◆ **TASK BRIEF**:
Reproduce the text of every record below line for line, omitting the pictures.

◆ **EXTRACTED RECORDS**:
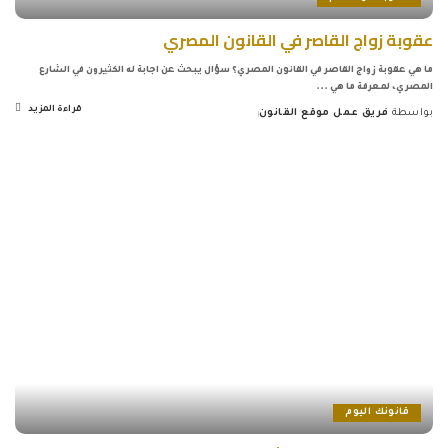
عقوبة زواج القاصر في القانون المصري
ما هي عقوبة زواج القاصر في القانون المصري؟ سؤال يبحث عن اجابة له الكثيرون في الشارع
المصري، لمعرفة ما هي
...
قراءة المزيد
بواسطة
فريق عمل موقع القانون
Posted
by
قانونك اليوم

◆ **TASK SOLUTION**:
عقوبة زواج القاصر في القانون المصري
ما هي عقوبة زواج القاصر في القانون المصري؟ سؤال يبحث عن اجابة له الكثيرون في الشارع
المصري، لمعرفة ما هي
...
قراءة المزيد
بواسطة
فريق عمل موقع القانون
Posted
by
قانونك اليوم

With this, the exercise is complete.